AP: I compost anything I can, adding it to the city’s yard waste containers that are collected once a week. All vegetable scraps, fruit peels, eggshells and coffee grinds go in to a gallon-sized glass mason jar. I take that out every two days or so, because it gets full fast and in that way, never smells or rots. I do the same for recycling. I simply reuse paper grocery bags and take it out often. If you get into the habit of taking your waste out often, you don’t need a big space to contain it! I create very little waste, so there is no need for me to have a big garbage can, either.
[Author note: I LOVE my Simple Human trash/recycling bin.]
4. The cookware you need
Earth911: What are some common mistakes new cooks in tiny kitchens make? Are there items that novice chefs tend to buy that they really don’t need and don’t have the space for?
AP: Too many gadgets! You don’t need a garlic press if you have a knife, and many other kitchen items that are meant to be convenient just end up taking up space. Be realistic about what equipment you’ll use often and only purchase those. (If you make rice four times a week, a rice maker is great!) You can get by really well on a rubber spatula, a wooden spoon and a good chef’s knife. You also really only need one saucepan and one fry pan. New cooks also have a tendency to buy ingredients only because they think they’ll need them, [but they] just have to be realistic about how often they will cook and shop accordingly.
5. Food that’s worth the money
Earth911: What are some more expensive items or ingredients that are worth the cost?

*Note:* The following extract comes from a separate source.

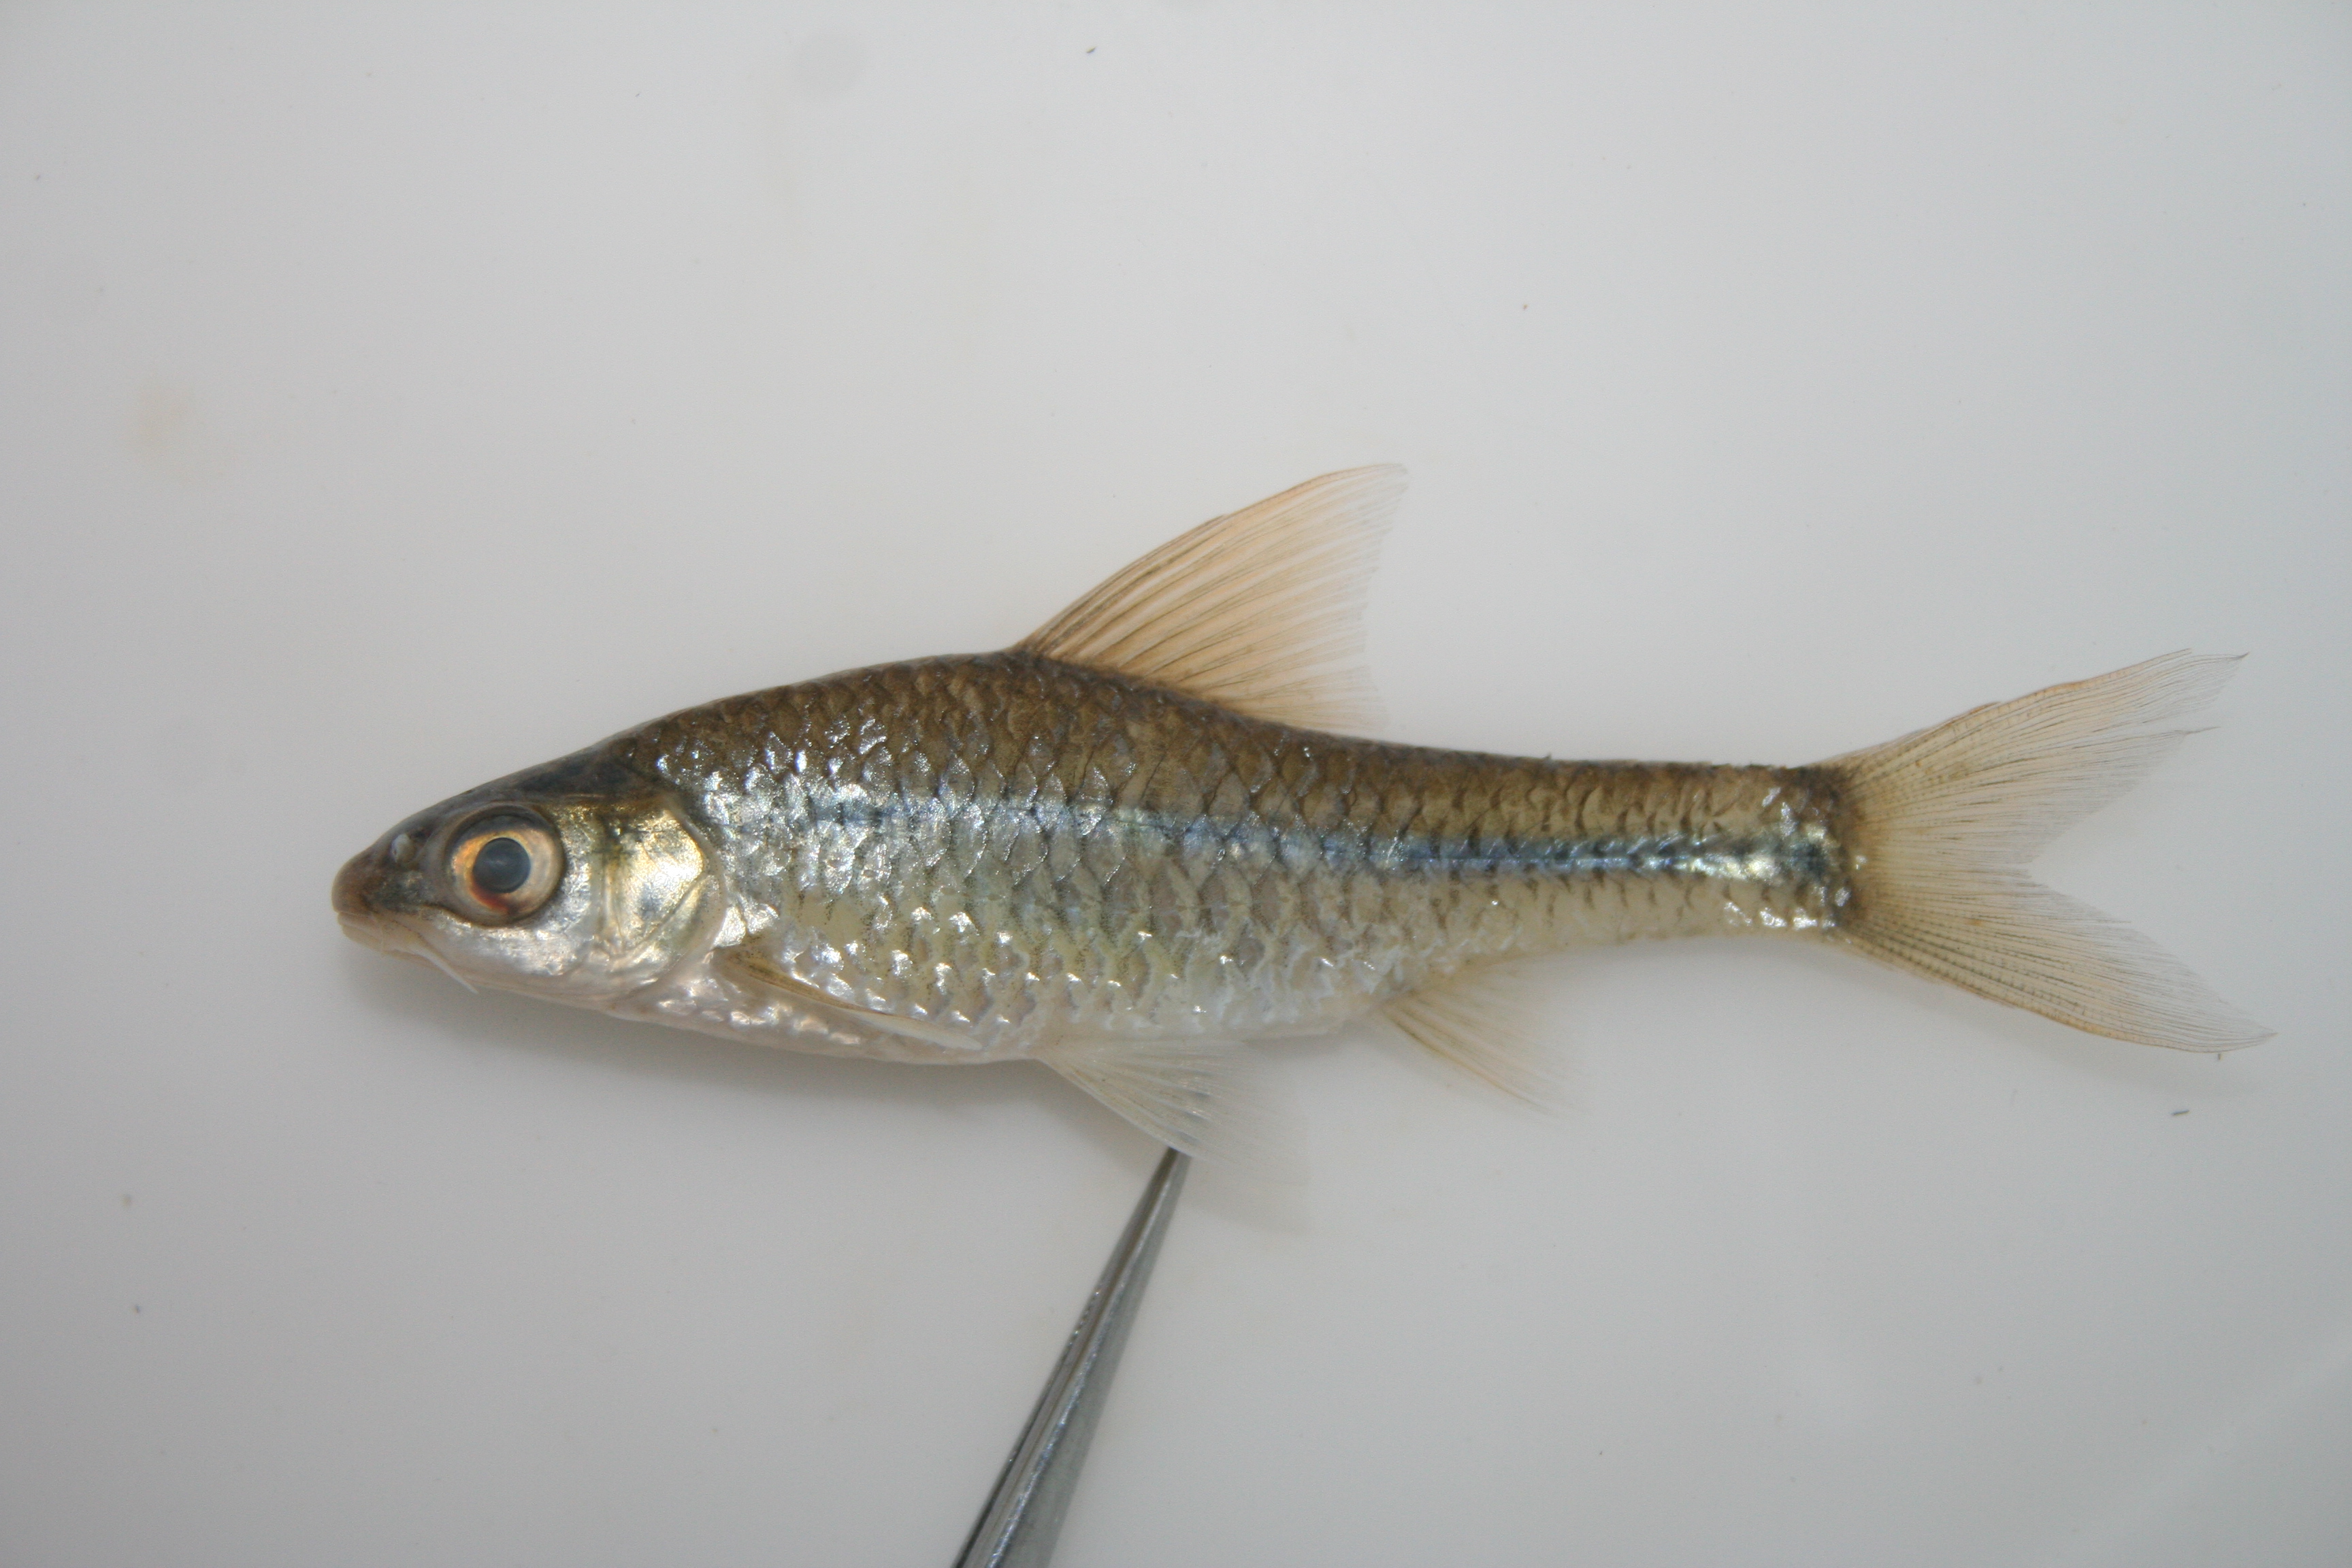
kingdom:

AP: Spices are worth the extra expense. A beautifully smoked paprika is an entirely different beast then the paprika you buy in a tin from the grocery. Local and organic meat, eggs and dairy are also worth the cost. I don’t eat meat often, as I can’t afford local organic meat, which is often more than half the cost of conventional, but the extra money you spend is totally worth it. This meat is typically grass fed and therefore leaner and has a more complex flavor which means a little goes a long way (and saves you money!).

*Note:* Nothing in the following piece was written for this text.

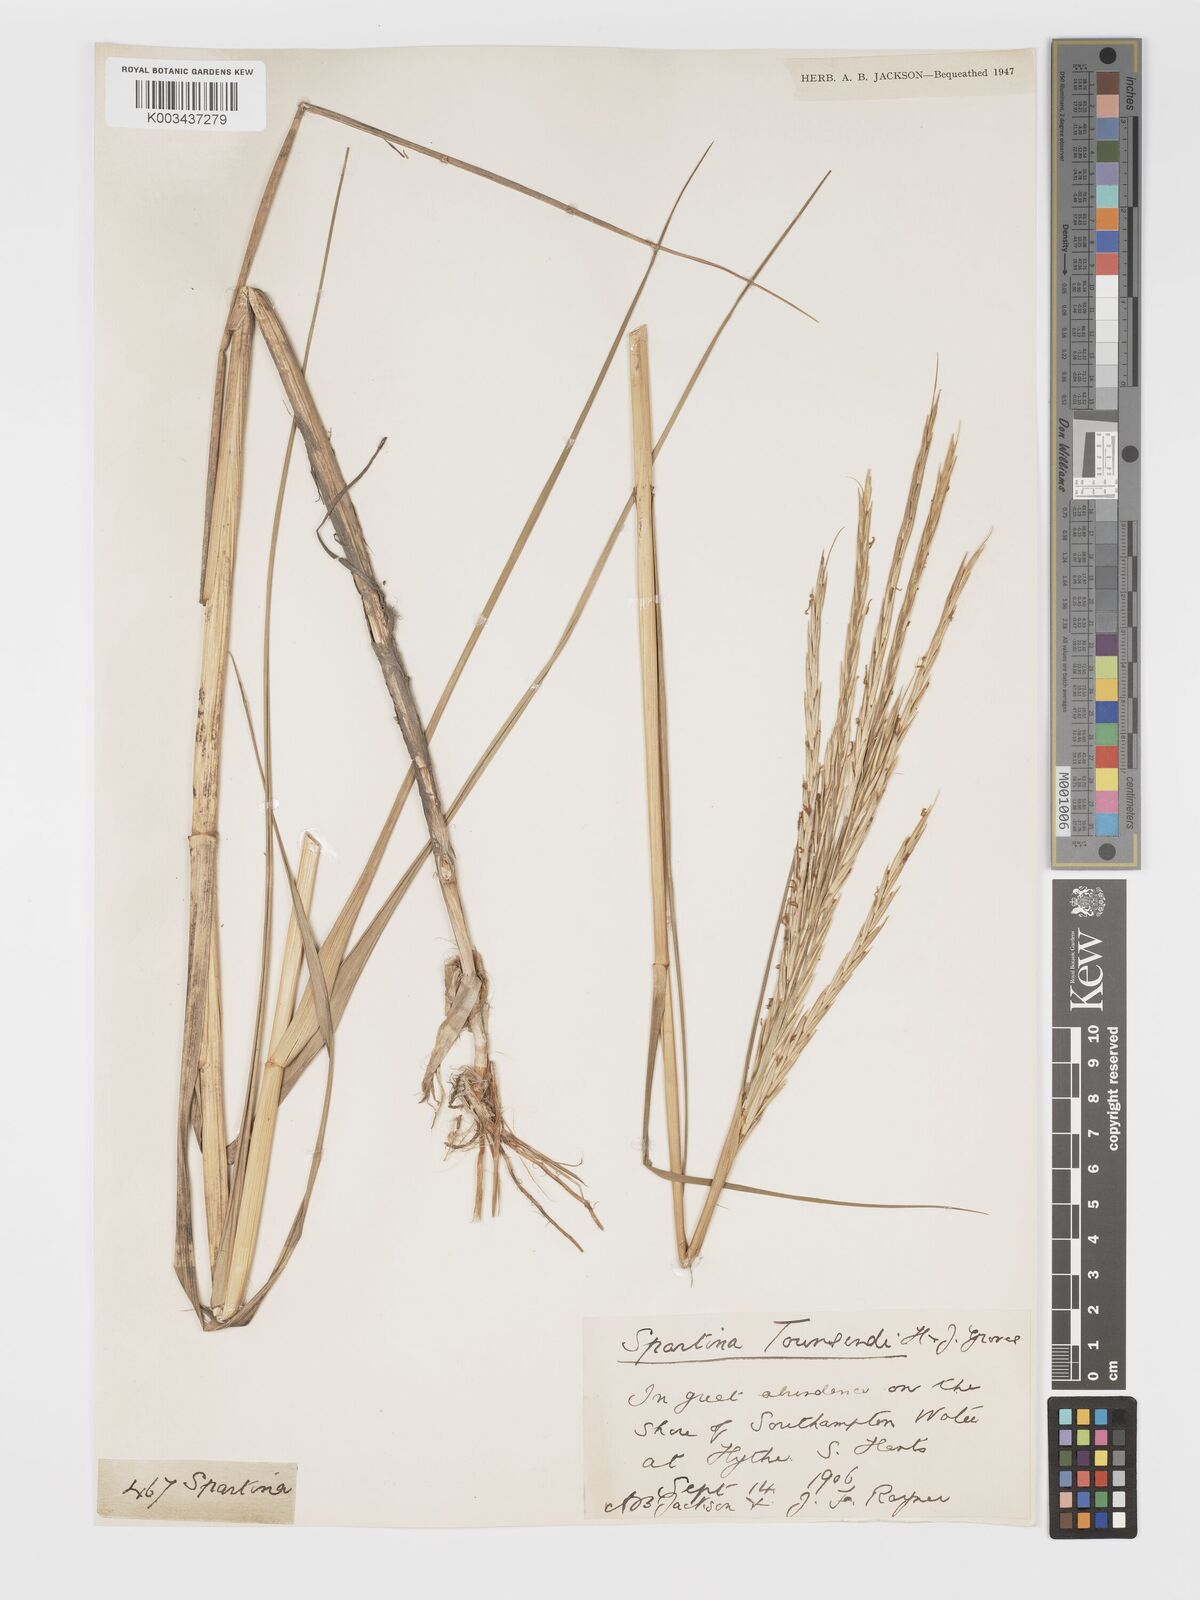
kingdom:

6. Last-minute, low-resource recipes
Earth911: What’s your favorite dish to cook for guests? What about a comforting meal after a long day?
AP: My hands down favorite comfort meal is roast chicken and a gin martini. When in doubt, I will roast a chicken. For guests, I like to cook elaborate meals that come together simply so I’m not stuck in the kitchen all night. Braises are great for this – you just put them in the oven and leave them be. You can make them special by focusing on condiments and garnishes – some gremolata, some pickled vegetables, a compound butter – these are the things that make meals special.